◆ **EXERCISE TASKS**:
- 1) According to the Caulfield review, in what year was the painting Town and Country made?
- 2) Return the passage of the Caulfield review from "The funny thing" to "world it records.", copied word for word.

◆ **SOURCE TEXT**:
Town and Country, a painting of 1979, looks like a key work in the context of 'Patrick Caulfield 1963-1992', at the Serpentine Gallery, a smaller but more impressive and thoughtfully displayed survey of his art than the one held at the Tate 11 years ago. Town and Country is a wonderful comment on the ludicrousness of one form of urban pastoralism, this painting of a cheap salad bar with its fake woodgrain-effect vinyl surfaces and haywire wallpaper and cheap pseudo-Pointillist carpet leading to a view of what you imagine for a millisecond might be a real landscape outside. But the autumnal trees you see are as unreal as everything else in the interior, and are part of it. Painted in a blurred, dreamy style which is the fine art equivalent to vaseline on the camera lens, this is an ingenious simulation of a fake landscape photo-printed on to a plastic-laminated wall.

The funny thing is that Caulfield's painting does not, itself, give the impression of an artist merely sneering at the kind of place he has taken for his subject. A kind of love is present here, manifest in the painstaking precision that has gone into registering the many sorts of fakeness that make up this interior. Caulfield seems genuinely fascinated by the lurid barbarism of the place, the crass but also brave determination responsible for forging an environment from such weirdly disparate, warring textures and colours and images. The painting might be said to explore his own greatest preoccupation - a preoccupation with the way in which people assemble their worlds from the crazy assortment of styles available to them in the late 20th century. Caulfield's painting, which speaks so effortlessly in so many different sorts of style, is implicitly sympathetic to the world it records.

Caulfield has sometimes been seen as a backsliding, nostalgic sort of modern artist, a Synthetic Cubist after the fact (he has frequently expressed his great admiration for Juan Gris). It is true that he takes his fascination with interiors, and perhaps even his notion of the modern world as a maddened collage of primarily man-made objects, from Cubism. But still he is his own artist, and never more so than in a picture like Town and Country. It may sum up, better than any other work, the peculiar character of the world that he has invented (or noticed): a world of garish, spotlit dinginess, which will be instantly familiar to anyone who has ever eaten in a Little Chef or Happy Eater.

Caulfield has always been a painter of the great indoors. He has hardly ever painted a bona fide landscape in his life. Landscapes, in his art, are almost invariably representations of representations - images of postcards or posters or photographs hung by the presumed occupants of the artist's interiors in order, it is implied, to breathe some surrogate fresh air into stale or enclosed lives.

(Collected data)
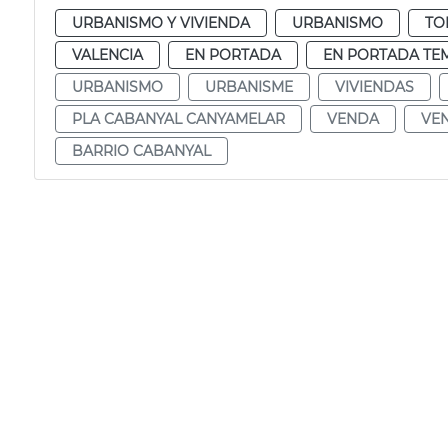
URBANISMO Y VIVIENDA
URBANISMO
TO
VALENCIA
EN PORTADA
EN PORTADA TE
URBANISMO
URBANISME
VIVIENDAS
PLA CABANYAL CANYAMELAR
VENDA
VE
BARRIO CABANYAL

◆ **LIST OF SOLUTIONS**:
- 1) 1979

- 2)
The funny thing is that Caulfield's painting does not, itself, give the impression of an artist merely sneering at the kind of place he has taken for his subject. A kind of love is present here, manifest in the painstaking precision that has gone into registering the many sorts of fakeness that make up this interior. Caulfield seems genuinely fascinated by the lurid barbarism of the place, the crass but also brave determination responsible for forging an environment from such weirdly disparate, warring textures and colours and images. The painting might be said to explore his own greatest preoccupation - a preoccupation with the way in which people assemble their worlds from the crazy assortment of styles available to them in the late 20th century. Caulfield's painting, which speaks so effortlessly in so many different sorts of style, is implicitly sympathetic to the world it records.